**WHAT YOU NEED TO DO**
Carry on the blog post about being short, starting after its final sentence.

**EXTRACT TO READ**
# # # #

Thursday, 18 November 2010

A Short Tale (and a cryptic note)

Standing short at 5ft 3 and ¾ (which I round up to 5ft 4, obviously), I am not exactly the tiniest person in the world, but I do frequently find myself living below the natural eye line of friends and family. This includes my ‘little’ sister, as measured by age, who quickly becomes my ‘big’ sister when measured by height. This is disappointing to me.

It was not always this way though. I have previously been a tall person (well, relatively speaking, at least).

When I left primary school, I was second tallest in our class – obviously an important fact, given that I recall it some eighteen years later. Being one of the tallest was a way of life that I had spent 11 years becoming accustomed to, so I wasn’t exactly prepared when I started high school and within a year, witnessed everyone around me shooting up to the size of giants while my height stubbornly refused to change. 


I still remember the first time I realised that I was officially ‘short’. It was during a PE lesson when I was sixteen and we were told to measure our height and compare it to the expected average for our age. I was not only below average for my age, but fell squarely into the average height of a thirteen year old. I wasn’t even the same height as a tall thirteen year old. And the thing is, I’m pretty sure I spent the next thirteen years failing to get any taller, which means I’m now the same height as sixteen year old me when I was the average height of a thirteen year old.

And that is a pain in the ass, because being the height of a just-teenager makes things more difficult than they need to be. For example, I can’t stand flat footed in front of the mirror on our bathroom cupboard, because if I do, this is what I see:


I have to rely on Fiance to get down any ingredients I need that happen to reside on the top shelf in the kitchen cupboard. (I did actually buy a little foldaway stool that was very handy for a while. But then I found a dead spider stuck to it, and it will probably come back to life and eat me if I try to dispose of it).

# # # #

**THE DATA**
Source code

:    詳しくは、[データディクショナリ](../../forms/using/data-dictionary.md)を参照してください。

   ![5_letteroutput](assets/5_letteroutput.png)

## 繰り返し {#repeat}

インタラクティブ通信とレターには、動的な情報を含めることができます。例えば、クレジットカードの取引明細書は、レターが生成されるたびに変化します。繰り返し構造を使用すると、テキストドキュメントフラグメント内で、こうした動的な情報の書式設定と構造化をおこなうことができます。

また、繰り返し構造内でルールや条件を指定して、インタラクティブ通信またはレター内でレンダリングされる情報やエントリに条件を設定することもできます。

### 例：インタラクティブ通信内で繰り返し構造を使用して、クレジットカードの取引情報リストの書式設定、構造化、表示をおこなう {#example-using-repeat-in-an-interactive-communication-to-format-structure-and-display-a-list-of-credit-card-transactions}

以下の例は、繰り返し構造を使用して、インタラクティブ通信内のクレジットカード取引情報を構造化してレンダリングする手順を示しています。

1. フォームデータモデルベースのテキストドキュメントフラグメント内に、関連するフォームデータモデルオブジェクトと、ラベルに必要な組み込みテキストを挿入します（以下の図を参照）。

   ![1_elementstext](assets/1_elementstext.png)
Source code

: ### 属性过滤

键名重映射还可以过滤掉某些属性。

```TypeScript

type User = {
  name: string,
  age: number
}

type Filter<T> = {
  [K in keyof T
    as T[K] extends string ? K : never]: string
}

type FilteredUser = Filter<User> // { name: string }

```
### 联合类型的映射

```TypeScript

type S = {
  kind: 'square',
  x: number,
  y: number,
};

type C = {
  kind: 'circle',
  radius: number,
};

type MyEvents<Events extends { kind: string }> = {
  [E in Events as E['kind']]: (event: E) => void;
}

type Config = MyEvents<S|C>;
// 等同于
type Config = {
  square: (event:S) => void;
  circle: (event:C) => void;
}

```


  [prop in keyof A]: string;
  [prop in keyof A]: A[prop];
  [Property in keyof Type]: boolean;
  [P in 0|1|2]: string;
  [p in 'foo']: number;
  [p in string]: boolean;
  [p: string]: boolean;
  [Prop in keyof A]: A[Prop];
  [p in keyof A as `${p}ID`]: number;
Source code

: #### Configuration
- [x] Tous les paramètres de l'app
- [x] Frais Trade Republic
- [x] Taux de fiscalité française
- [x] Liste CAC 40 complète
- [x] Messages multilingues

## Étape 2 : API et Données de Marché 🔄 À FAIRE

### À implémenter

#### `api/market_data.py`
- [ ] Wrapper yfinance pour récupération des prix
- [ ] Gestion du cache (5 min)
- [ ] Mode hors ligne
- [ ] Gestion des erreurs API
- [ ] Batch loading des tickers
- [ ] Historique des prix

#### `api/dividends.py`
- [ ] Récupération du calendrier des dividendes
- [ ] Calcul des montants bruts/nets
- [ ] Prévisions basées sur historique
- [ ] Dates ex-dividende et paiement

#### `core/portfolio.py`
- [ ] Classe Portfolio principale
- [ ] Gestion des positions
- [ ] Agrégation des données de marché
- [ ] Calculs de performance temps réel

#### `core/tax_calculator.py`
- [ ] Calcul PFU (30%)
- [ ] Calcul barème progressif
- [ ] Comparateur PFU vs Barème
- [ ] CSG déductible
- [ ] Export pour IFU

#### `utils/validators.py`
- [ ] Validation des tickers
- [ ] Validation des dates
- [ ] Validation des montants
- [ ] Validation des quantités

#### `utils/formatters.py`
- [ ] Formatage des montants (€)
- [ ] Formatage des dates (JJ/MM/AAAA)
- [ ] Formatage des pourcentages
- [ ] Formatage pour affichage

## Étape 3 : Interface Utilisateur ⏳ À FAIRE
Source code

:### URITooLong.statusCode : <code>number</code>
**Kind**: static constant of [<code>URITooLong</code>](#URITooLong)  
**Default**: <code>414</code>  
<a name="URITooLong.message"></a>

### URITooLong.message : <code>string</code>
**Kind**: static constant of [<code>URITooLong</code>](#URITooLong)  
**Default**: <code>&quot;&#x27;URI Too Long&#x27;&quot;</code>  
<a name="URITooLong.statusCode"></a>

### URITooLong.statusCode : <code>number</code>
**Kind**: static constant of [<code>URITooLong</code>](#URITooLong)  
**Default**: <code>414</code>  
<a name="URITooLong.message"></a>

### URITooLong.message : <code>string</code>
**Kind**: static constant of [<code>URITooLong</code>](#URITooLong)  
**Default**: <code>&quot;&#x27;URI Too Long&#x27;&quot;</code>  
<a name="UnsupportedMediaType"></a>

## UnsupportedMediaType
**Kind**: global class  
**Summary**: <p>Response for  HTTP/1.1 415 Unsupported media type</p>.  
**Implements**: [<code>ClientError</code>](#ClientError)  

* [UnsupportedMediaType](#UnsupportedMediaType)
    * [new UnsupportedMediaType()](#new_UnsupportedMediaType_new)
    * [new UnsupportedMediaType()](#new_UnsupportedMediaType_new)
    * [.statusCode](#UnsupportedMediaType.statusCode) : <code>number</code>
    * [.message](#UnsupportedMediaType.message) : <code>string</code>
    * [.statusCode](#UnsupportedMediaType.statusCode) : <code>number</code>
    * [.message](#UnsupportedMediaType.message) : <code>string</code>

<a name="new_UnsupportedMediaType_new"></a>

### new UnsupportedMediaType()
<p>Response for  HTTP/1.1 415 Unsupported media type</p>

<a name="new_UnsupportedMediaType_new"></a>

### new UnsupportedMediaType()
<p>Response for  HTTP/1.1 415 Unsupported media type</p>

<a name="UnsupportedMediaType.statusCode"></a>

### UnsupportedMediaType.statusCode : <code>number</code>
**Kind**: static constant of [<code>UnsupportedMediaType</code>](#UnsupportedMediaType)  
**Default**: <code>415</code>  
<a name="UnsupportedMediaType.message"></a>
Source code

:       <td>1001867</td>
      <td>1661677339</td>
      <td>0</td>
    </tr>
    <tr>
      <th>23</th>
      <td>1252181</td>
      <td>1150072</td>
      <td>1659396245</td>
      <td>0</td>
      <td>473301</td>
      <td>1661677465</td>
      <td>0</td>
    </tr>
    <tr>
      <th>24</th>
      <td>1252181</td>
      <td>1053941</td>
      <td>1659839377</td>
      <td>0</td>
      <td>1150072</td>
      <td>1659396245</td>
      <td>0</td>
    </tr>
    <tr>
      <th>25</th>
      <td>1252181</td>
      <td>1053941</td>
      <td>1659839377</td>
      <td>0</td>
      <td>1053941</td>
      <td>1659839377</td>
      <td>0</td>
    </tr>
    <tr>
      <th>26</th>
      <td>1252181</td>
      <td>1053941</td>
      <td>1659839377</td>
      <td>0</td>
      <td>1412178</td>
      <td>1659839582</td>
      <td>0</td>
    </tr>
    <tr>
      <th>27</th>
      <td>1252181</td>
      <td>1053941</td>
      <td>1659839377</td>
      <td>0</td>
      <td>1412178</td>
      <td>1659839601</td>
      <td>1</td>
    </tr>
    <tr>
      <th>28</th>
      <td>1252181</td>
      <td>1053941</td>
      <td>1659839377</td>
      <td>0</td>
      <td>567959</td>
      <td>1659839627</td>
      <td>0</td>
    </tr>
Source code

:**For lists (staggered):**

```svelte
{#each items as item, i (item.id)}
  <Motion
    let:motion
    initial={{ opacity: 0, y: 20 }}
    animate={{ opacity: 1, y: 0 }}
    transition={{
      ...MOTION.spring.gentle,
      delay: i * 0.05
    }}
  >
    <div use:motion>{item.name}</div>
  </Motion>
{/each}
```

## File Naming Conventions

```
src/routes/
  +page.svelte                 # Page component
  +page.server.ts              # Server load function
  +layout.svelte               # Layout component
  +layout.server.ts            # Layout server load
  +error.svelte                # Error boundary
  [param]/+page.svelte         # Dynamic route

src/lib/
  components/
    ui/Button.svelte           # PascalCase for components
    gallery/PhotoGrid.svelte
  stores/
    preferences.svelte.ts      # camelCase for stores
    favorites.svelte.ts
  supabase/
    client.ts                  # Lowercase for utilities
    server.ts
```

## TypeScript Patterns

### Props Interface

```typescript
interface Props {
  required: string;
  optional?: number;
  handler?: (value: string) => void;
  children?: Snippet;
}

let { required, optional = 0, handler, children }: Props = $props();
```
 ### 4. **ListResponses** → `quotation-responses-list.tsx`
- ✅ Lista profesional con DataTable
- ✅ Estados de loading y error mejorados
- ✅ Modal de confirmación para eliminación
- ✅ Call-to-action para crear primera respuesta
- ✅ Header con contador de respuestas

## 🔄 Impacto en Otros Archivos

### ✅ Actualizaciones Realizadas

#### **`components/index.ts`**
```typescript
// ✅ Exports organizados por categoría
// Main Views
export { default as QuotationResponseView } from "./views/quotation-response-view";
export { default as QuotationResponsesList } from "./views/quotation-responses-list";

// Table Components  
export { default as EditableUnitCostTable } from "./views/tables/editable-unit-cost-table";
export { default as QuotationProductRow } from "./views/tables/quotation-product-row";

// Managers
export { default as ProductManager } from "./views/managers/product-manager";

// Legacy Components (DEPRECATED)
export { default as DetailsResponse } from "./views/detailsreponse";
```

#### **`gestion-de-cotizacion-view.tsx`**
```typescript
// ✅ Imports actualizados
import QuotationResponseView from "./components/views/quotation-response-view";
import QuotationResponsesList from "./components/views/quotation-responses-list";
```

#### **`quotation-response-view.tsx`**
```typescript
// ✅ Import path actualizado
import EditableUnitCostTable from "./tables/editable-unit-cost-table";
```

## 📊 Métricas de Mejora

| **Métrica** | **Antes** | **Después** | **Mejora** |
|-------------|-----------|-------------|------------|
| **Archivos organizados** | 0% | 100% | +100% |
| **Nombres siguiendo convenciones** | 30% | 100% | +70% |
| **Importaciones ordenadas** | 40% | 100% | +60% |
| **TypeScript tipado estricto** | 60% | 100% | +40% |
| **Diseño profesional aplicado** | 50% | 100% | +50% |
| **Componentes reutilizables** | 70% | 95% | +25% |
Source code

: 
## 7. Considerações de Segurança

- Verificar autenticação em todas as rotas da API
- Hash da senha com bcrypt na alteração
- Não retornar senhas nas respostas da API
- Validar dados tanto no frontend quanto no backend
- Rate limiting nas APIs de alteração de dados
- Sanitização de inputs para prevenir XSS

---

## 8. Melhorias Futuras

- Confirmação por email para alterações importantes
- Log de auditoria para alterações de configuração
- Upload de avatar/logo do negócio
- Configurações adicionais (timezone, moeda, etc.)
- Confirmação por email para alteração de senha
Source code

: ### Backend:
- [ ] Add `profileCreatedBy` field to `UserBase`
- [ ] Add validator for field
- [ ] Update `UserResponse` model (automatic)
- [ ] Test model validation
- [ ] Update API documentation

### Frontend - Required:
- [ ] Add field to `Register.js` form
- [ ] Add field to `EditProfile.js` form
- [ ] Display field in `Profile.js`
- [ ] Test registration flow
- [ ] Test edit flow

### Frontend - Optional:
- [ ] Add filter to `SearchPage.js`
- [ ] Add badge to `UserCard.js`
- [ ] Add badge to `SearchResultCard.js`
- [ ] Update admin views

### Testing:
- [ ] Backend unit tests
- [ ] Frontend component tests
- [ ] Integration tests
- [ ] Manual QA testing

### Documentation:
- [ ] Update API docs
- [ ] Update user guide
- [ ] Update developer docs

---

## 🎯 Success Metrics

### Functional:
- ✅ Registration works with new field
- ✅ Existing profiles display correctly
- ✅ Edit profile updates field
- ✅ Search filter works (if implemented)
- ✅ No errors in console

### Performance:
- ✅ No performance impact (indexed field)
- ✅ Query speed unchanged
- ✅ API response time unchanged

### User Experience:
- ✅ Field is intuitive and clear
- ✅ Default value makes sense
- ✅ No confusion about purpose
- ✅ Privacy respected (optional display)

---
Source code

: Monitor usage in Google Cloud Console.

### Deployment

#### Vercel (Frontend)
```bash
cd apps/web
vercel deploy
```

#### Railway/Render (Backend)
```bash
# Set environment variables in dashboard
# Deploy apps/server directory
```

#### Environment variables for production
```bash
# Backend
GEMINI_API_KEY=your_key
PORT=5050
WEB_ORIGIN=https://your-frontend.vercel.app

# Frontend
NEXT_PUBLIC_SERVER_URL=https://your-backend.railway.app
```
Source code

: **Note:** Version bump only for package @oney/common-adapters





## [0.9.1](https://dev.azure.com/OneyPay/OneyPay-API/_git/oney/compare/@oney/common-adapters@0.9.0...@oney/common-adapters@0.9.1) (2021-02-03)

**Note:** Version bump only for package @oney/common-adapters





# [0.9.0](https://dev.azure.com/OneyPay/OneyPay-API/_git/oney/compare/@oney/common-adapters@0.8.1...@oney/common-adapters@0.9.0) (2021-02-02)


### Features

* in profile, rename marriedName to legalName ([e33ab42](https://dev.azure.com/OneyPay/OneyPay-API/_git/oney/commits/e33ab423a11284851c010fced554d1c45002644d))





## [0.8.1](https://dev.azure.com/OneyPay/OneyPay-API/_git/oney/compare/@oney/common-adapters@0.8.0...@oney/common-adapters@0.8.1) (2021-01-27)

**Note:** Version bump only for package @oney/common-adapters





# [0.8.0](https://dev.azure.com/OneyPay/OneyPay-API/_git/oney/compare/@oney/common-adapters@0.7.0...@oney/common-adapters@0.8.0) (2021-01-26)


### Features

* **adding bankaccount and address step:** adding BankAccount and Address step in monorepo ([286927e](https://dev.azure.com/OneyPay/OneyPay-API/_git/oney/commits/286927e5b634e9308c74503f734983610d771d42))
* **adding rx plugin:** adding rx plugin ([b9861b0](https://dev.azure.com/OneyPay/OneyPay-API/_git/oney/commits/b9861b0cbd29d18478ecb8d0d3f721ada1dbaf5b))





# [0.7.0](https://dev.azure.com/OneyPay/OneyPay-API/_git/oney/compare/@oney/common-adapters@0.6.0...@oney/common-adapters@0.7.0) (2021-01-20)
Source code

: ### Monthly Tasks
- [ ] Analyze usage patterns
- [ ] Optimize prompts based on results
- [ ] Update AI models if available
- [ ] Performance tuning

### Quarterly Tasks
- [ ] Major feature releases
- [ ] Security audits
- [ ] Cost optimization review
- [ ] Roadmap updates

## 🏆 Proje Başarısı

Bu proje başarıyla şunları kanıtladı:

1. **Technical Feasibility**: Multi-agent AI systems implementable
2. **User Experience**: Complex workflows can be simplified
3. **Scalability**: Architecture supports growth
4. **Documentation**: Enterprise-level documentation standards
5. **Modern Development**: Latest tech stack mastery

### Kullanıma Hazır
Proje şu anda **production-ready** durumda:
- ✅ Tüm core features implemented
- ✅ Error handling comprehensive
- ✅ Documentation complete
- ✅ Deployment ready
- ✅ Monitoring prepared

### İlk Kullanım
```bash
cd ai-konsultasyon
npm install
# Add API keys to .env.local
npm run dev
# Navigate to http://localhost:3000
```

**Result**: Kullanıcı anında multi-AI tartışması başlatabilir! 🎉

# # # #

**EXERCISE RESPONSE**
And when I go to a gig, I can pretty much guarantee that this is going to be my view of the whole show: 


But these are mere trifles compared to the ultimate challenge I was faced with earlier today. I have been expecting a DVD box set (House M.D. Season 2 – late to discover it, but seriously addicted) to arrive since Monday, and its non-arrival was slowly leading me to suspect that our slightly unreliable post man had delivered my post to someone else’s house, rather then his usual tactic of delivering everyone else’s post to our house (regardless whether or not the intended address was remotely similar to ours). He is a special postman.

I got back from work to once again find a distinct lack of package waiting for me. Stopping mid-way through a sigh of resignation, I spotted this scribbled note from Postie on the envelope of a letter lying on the mat.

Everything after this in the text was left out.